=== Saved entries ===
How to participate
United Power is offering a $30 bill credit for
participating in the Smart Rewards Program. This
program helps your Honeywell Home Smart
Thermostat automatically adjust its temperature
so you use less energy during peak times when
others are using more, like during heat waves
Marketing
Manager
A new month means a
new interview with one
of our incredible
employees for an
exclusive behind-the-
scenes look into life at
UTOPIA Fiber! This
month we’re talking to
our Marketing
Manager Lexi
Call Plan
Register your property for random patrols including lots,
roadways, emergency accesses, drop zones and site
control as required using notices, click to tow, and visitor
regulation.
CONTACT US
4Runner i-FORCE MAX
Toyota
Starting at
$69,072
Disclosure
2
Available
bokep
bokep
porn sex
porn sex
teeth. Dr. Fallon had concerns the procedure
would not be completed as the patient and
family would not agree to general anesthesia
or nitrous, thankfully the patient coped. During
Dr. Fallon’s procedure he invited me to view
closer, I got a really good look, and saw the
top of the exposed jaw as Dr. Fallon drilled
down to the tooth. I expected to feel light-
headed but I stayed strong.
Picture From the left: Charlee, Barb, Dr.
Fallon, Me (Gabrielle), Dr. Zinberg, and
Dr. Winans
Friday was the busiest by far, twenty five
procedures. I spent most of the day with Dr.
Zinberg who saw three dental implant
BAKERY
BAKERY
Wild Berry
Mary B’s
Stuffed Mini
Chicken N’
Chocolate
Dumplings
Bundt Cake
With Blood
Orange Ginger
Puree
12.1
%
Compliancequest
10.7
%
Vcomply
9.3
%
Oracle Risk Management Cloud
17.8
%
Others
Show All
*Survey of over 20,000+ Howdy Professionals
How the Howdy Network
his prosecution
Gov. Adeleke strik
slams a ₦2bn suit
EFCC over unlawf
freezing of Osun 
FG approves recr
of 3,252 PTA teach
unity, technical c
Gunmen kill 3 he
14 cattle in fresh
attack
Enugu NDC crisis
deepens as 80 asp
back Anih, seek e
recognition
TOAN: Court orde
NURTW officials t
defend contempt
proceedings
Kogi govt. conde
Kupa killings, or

=== Work item ===
Could you repeat every record above exactly as it appears?

=== Task solution ===
How to participate
United Power is offering a $30 bill credit for
participating in the Smart Rewards Program. This
program helps your Honeywell Home Smart
Thermostat automatically adjust its temperature
so you use less energy during peak times when
others are using more, like during heat waves
Marketing
Manager
A new month means a
new interview with one
of our incredible
employees for an
exclusive behind-the-
scenes look into life at
UTOPIA Fiber! This
month we’re talking to
our Marketing
Manager Lexi
Call Plan
Register your property for random patrols including lots,
roadways, emergency accesses, drop zones and site
control as required using notices, click to tow, and visitor
regulation.
CONTACT US
4Runner i-FORCE MAX
Toyota
Starting at
$69,072
Disclosure
2
Available
bokep
bokep
porn sex
porn sex
teeth. Dr. Fallon had concerns the procedure
would not be completed as the patient and
family would not agree to general anesthesia
or nitrous, thankfully the patient coped. During
Dr. Fallon’s procedure he invited me to view
closer, I got a really good look, and saw the
top of the exposed jaw as Dr. Fallon drilled
down to the tooth. I expected to feel light-
headed but I stayed strong.
Picture From the left: Charlee, Barb, Dr.
Fallon, Me (Gabrielle), Dr. Zinberg, and
Dr. Winans
Friday was the busiest by far, twenty five
procedures. I spent most of the day with Dr.
Zinberg who saw three dental implant
BAKERY
BAKERY
Wild Berry
Mary B’s
Stuffed Mini
Chicken N’
Chocolate
Dumplings
Bundt Cake
With Blood
Orange Ginger
Puree
12.1
%
Compliancequest
10.7
%
Vcomply
9.3
%
Oracle Risk Management Cloud
17.8
%
Others
Show All
*Survey of over 20,000+ Howdy Professionals
How the Howdy Network
his prosecution
Gov. Adeleke strik
slams a ₦2bn suit
EFCC over unlawf
freezing of Osun 
FG approves recr
of 3,252 PTA teach
unity, technical c
Gunmen kill 3 he
14 cattle in fresh
attack
Enugu NDC crisis
deepens as 80 asp
back Anih, seek e
recognition
TOAN: Court orde
NURTW officials t
defend contempt
proceedings
Kogi govt. conde
Kupa killings, or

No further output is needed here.